Recently, I was reading in the news about a South Korean couple who was visiting San Francisco with their toddler son, and after visiting the Zuckerberg San Francisco Hospital for a slight bump on the head, in which the boy ended up received a bottle of formula, they received a bill of $18,836. $15,666 had been for triggering “trauma activation” and $3170 was apparently charged for the toddler’s examination by doctors and the baby formula he received whilst taking a nap in his mother’s arms at the hospital for a few hours.
I think this case highlights the extraordinary increasing costs of emergency care under a for-profit system in which healthcare is treated as a commodity. Critics of this system have not only been patients, but it has mainly been doctors who have been the most vocal about their discontents. Under this system of management, doctors have made complaints that their performance review was based on how many hospital beds they fill, how many drugs they prescribed and how many surgeries they performed in a quarterly period. Doctors who do not meet this quota in the for-profit model of healthcare are often under threat of losing their jobs. Due to the incentives and organisational controls that adversely affect the physician-patient relationship, this creates a conflict of interest that ultimately diminish the quality of care and erodes the patient’s trust in their physician and the public’s trust in the medical profession.
In addition, due to the increasing workload that is placed on doctors under this system, they do not have enough time to update their education and focus a portion of their time on research, which is what is necessary in a fast-paced sector such as medicine and healthcare, where many innovative technologies and treatments are primarily being developed at universities but not implemented in a clinical setting.
Retail minute clinics could replace primary care at hospitals for management of chronic diseases such as diabetes, hypertension, seasonal flus and minor injuries.
However, hospitals are also undergoing another revolution; due to the increasing costs of primary care and the rise of insurance premiums, more and more Americans are turning to retail minute clinics for their primary care needs. This creates a shift in dynamic in which hospitals are evolving to become emergency care centers and specialised services for research in idiopathic diseases, whereas the minute clinic serves the needs of the widespread public for management of their chronic diseases.
For-Profit Model of Healthcare or Socialised Medicine?
In the UK, the National Health Service (NHS) was formed in 1948 after WWII, when members of Parliament voted to launch socialised medicine and universal health care for all. During WWII, when many different social classes had been united to fight a common enemy, a sentiment of equality for all began to take shape and the concept of universal health care had been borne. Today, the NHS is under threat, and many UK politicians have suggested following a for-profit model, such as the United States without going so far as to say they will abolish the NHS. Prime Minister Theresa May has said that she would like greater involvement for US corporations in British healthcare during trade negotiations, in which she has been criticised for mimicking a US for-profit model of healthcare that incentivises corporations and shareholders.
However, although socialised medicine initially appears to have many benefits, I also think that under socialised healthcare, a lack of choice may be present under a system in which the govt primarily controls what kind of healthcare patients may receive. In the United States, despite numerous flaws in the healthcare system, people have the freedom of choice to pursue many different options in their healthcare; whereas, in nations that have implemented socialised healthcare such as the UK, France and Canada, people may be forced by law to undergo treatment or prevented from having the freedom to pursue other options in their healthcare.

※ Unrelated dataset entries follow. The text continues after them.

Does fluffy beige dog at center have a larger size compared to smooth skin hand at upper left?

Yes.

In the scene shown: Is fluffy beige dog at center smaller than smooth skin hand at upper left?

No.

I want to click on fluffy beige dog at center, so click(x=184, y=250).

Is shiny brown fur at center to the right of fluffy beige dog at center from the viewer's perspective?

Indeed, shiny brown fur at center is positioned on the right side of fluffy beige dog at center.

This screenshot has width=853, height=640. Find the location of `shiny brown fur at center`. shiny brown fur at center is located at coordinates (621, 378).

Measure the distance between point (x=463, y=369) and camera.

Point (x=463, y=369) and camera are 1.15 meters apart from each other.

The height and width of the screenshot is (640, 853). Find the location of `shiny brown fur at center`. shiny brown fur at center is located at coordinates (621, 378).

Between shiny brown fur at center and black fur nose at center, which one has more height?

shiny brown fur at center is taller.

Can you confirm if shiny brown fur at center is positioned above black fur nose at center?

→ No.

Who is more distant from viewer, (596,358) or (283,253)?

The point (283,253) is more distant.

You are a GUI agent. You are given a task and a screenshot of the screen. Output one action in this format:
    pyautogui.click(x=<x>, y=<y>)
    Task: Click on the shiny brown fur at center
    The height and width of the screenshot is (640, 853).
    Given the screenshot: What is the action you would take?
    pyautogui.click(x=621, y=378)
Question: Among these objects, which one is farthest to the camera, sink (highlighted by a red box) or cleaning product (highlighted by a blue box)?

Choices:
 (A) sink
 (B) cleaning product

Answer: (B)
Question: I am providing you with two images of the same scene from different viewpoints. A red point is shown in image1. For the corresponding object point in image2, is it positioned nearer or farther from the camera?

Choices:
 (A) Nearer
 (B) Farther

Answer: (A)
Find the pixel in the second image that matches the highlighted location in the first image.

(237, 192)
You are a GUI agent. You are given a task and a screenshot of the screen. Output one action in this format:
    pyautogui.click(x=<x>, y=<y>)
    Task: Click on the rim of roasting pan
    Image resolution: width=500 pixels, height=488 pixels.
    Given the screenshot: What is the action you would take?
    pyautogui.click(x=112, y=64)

If we take the recent examples of Baby Charlie Gard and Isaiah Haastrup in the UK, parents were forced to allow their children to die by hospital administrators and did not have the choice to pursue further treatment elsewhere, even when one of the parents had raised enough funds to pursue treatment in the US, the UK courts had stopped the parents from doing so.
President Trump weighed in his opinion and tweeted in support of helping baby Charlie Gard, contradicting the UK courts that demanded that Charlie Gard be taken off life support.
Similarly, in Canada, parents of a child who had a type of cancer were forced to undergo chemotherapy treatments for their child even when both the child and parents rejected the treatment.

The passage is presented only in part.